Num type class operations in Haskell?

Question

I'm trying to write an interpreter in Haskell (to be precise, I'm following the book Write Yourself a Scheme in 48 Hours). I try to add float arithmetic to the interpreter. Now I have the following code:

data LispVal = Number Integer
             | Float Float
             deriving(Show, Eq)

doNumeric :: (Num a) => (a -> a -> a) -> LispVal -> LispVal -> LispVal
doNumeric op (Number a) (Number b) = Number $ a `op` b
doNumeric op (Float a) (Number b) = Float $ a `op` (fromIntegral b)
doNumeric op (Number a) (Float b) = Float $ (fromIntegral a) `op` b
doNumeric op (Float a) (Float b) = Float $ a `op` b

In this way, I hope to construct numeric operations like addition, subtraction, multiplication and division simply by means like: doNumeric (+), doNumeric (-).. etc. so that I do not need to write code for doMul, doAdd etc.

But regarding the code above, GHC complains that:

Couldn't match type `Integer' with `Float'
Expected type: a
  Actual type: Float
In the first argument of `op', namely `a'
In the second argument of `($)', namely `a `op` (fromIntegral b)'
In the expression: Float $ a `op` (fromIntegral b)

So if I want op to take an operation that is present in Num type class, what should I do?
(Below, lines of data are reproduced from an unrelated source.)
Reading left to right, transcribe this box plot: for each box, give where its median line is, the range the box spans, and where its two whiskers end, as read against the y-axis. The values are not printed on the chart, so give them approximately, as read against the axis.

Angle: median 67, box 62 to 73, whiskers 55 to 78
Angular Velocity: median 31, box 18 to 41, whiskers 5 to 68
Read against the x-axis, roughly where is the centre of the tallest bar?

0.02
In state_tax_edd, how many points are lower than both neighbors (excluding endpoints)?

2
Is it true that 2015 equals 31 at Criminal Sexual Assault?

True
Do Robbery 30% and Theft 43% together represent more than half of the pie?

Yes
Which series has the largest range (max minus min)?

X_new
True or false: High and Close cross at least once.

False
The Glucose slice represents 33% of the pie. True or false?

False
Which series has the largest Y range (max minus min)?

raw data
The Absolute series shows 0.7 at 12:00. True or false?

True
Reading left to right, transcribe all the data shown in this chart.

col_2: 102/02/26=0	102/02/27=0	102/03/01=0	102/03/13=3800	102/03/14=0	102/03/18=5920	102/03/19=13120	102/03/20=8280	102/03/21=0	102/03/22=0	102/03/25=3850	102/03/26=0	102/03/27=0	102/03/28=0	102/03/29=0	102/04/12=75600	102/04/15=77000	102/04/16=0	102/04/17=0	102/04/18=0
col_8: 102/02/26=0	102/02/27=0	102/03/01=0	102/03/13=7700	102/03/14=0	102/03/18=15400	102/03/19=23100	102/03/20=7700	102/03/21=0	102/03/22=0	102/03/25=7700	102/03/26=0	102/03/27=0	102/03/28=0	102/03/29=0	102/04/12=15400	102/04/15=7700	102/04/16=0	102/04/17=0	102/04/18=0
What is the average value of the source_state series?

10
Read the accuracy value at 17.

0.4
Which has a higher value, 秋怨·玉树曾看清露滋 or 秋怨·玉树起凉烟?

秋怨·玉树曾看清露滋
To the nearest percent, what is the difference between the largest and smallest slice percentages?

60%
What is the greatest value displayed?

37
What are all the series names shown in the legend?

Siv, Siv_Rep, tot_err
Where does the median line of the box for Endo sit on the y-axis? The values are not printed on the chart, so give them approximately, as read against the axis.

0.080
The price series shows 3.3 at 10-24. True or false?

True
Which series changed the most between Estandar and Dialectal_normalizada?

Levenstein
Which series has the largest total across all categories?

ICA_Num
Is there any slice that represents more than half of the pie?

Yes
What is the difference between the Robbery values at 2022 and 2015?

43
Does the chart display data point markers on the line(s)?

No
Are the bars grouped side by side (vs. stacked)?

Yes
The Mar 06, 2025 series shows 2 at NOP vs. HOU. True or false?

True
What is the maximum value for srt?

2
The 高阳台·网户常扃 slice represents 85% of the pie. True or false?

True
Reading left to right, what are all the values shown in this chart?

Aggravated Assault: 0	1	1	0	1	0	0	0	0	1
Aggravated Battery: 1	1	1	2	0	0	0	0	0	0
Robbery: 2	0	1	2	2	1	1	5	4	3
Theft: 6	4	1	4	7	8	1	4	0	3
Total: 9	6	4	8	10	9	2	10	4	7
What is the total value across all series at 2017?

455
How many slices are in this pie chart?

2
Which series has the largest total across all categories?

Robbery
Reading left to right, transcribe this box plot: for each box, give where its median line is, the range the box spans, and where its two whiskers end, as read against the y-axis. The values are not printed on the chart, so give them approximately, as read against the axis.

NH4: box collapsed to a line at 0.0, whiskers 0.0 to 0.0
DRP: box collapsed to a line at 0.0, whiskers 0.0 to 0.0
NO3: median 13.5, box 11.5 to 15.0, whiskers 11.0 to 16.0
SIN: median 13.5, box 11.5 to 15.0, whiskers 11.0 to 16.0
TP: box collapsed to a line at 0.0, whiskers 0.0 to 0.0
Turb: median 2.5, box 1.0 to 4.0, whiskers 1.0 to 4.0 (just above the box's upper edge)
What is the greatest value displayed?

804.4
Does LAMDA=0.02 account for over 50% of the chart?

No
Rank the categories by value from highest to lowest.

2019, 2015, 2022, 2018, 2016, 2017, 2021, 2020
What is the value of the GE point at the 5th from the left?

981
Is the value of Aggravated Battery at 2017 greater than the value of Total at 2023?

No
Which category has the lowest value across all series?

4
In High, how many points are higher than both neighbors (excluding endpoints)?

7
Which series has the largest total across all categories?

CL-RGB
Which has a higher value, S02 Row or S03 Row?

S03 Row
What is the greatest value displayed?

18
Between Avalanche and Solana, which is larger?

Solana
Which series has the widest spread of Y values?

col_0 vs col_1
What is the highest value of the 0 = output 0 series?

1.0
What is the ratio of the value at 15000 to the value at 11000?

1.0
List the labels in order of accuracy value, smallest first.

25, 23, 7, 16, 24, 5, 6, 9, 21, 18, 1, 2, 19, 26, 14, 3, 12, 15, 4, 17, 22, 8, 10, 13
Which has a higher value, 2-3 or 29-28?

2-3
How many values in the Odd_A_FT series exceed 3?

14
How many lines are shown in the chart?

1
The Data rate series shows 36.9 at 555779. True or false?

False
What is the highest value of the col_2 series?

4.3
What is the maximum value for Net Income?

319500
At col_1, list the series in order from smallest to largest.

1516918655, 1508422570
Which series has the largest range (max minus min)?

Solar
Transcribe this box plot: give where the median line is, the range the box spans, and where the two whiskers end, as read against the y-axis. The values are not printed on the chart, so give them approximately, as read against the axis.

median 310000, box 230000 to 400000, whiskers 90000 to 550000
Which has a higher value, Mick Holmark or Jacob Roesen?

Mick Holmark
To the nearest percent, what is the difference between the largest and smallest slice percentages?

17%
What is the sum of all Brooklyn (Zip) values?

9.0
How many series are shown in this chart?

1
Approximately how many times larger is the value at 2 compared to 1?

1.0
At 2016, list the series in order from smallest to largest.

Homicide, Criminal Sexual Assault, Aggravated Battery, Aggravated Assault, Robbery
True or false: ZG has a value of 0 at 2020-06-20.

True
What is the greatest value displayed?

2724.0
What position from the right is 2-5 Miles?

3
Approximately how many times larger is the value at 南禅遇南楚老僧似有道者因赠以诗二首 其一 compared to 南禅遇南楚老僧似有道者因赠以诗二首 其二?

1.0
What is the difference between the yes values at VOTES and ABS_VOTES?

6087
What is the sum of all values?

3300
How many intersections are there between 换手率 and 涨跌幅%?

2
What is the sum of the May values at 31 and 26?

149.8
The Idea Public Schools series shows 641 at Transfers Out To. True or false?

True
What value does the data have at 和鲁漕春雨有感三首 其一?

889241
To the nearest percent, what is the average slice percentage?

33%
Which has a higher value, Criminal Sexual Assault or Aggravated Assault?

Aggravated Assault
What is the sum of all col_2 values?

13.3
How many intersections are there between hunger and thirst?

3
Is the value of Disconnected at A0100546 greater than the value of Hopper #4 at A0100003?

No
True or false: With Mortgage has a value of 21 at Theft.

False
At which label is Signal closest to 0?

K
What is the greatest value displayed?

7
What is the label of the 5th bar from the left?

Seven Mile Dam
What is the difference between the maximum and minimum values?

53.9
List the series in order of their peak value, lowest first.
How can I make the above code typecheck?

Answer 1

The problem is that you are trying to apply a function op with type a -> a -> a to a specific type. What your signature says is "op is a binary operator on a specific type a". That is, a is determined by the function that is passed in, and it may not be Integer or Float. (It's a bit odd that GHC gives you the warning on the second definition, but if you comment out the last three, you'll see it also gives it when you just define doNumeric for two Numbers.)

The way you are using op, you really need a rank 2 type:

{-# LANGUAGE RankNTypes #-}

doNumeric :: (forall a . (Num a) => a -> a -> a) -> LispVal -> LispVal -> LispVal
doNumeric op (Number a) (Number b) = Number $ a `op` b
...

What this means is that op is guaranteed to work for any Num type a, which I suspect is what you are going for. Hence you can call doNumeric with (+), but not with f :: Int -> Int -> Int.